L’arrêt rappelle d’abord les exigences probatoires pesant sur le salarié pour l’octroi d’une prime annuelle liée à des objectifs. Le salarié invoquait son droit au paiement des primes pour 2008 et 2009, faisant valoir l’absence d’entretien d’évaluation et le versement de cette prime à d’autres salariés. La Cour écarte ce moyen en considérant que “l’absence d’entretien ne peut en lui-même avoir pour conséquence de déclencher automatiquement le bénéfice de la prime d’intéressement”. Elle retient que l’employeur établit que les objectifs fixés lors du dernier entretien n’ont pas été atteints. La solution consacre une interprétation stricte de la condition suspensive, subordonnant le droit au paiement à la preuve de la réalisation des objectifs. Le juge refuse de transformer une prime variable en élément garanti de la rémunération, préservant ainsi le caractère aléatoire et incitatif de ce type de clause. Cette analyse est conforme à la jurisprudence qui exige du salarié qu’il rapporte la preuve de l’accomplissement des conditions convenues. Elle peut toutefois sembler rigoureuse lorsque l’employeur est à l’origine de l’absence d’entretien, privant le salarié de la possibilité de connaître avec précision ses objectifs annuels. La Cour opère ici un contrôle minimal, se bornant à vérifier l’existence d’objectifs antérieurs et leur non-atteinte, sans s’interroger sur la licéité du comportement de l’employeur qui a omis d’organiser l’entretien.
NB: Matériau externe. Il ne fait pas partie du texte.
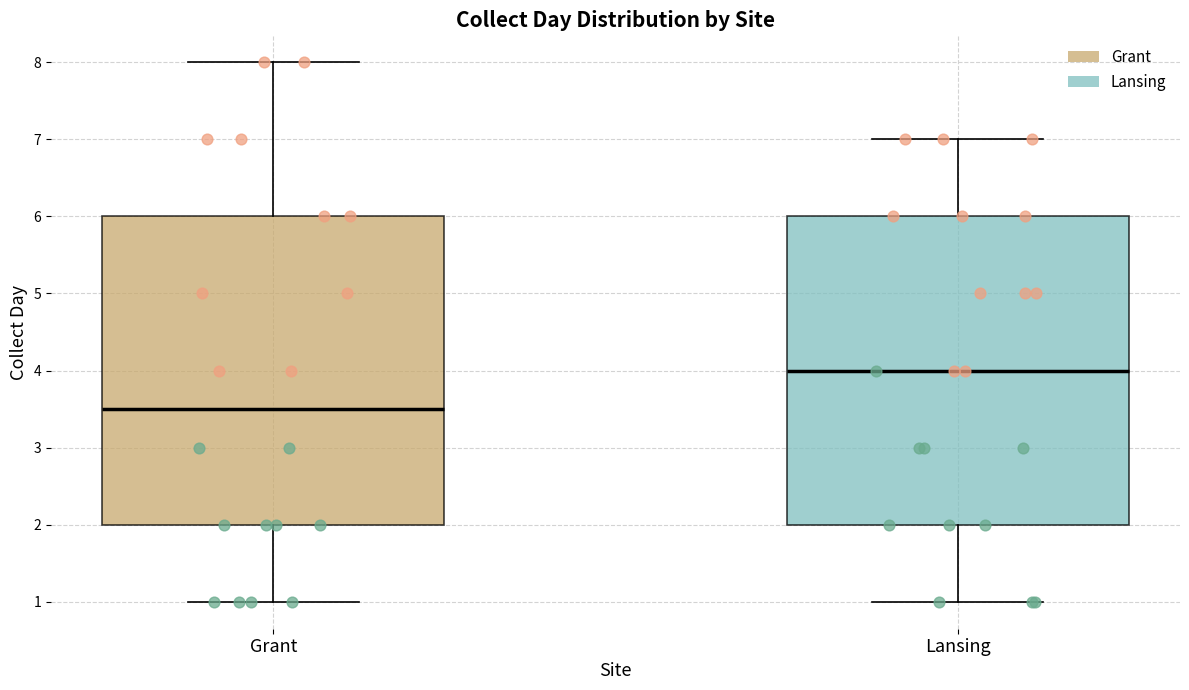

Reading left to right, transcribe this box plot: for each box, give where its median line is, the range the box spans, and where its two whiskers end, as read against the y-axis. The values are not printed on the chart, so give them approximately, as read against the axis.

Grant: median 3.5, box 2.0 to 6.0, whiskers 1.0 to 8.0
Lansing: median 4.0, box 2.0 to 6.0, whiskers 1.0 to 7.0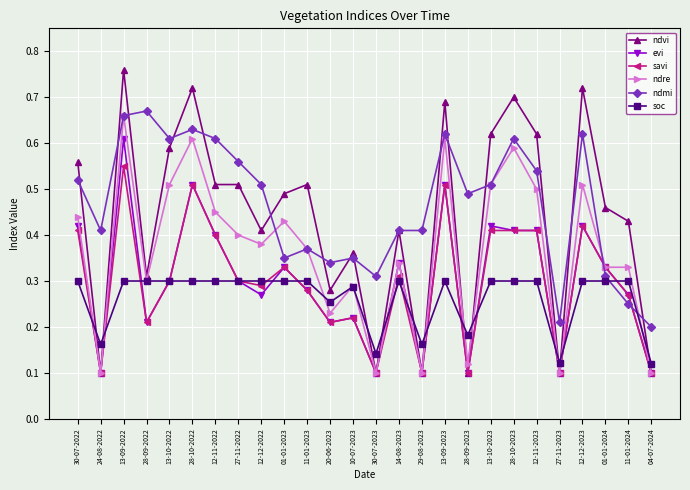

The value of ndmi at 28-09-2022 is 0.7. True or false?

True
L’arrêt procède ensuite à une appréciation concrète des obligations de reclassement de l’employeur en cas de licenciement économique. Le salarié soutenait que les propositions qui lui étaient faites étaient déloyales, un poste initialement refusé ayant été proposé à un autre salarié avec une rémunération supérieure. La Cour reconnaît le fait mais l’impute à une “erreur de plume”. Elle estime que “le fait que le poste d’abord refusé par [le salarié] ait ensuite été proposé à [un autre] à un salaire plus élevé, peut-être suite à une erreur, puis n’ait pas été reproposé à [l’intéressé] avec le salaire plus élevé (…) ne saurait être imputé à faute à la société”. Cette solution illustre la marge d’appréciation laissée au juge pour qualifier les manquements de l’employeur. La Cour ne retient pas une exigence de perfectionnisme dans la gestion du reclassement, admettant qu’une erreur matérielle isolée ne suffit pas à vicier la procédure. Cette approche pragmatique tend à préserver la sécurité juridique des démarches de reclassement, souvent complexes dans un contexte de restructuration. Elle peut néanmoins être discutée au regard de l’obligation de loyauté qui pèse sur l’employeur, celle-ci commandant peut-être une correction immédiate de l’erreur au bénéfice du salarié concerné. La solution dégage ainsi une forme de tolérance pour les imperfections non substantielles de la procédure, à condition que les offres initiales soient jugées “loyales”.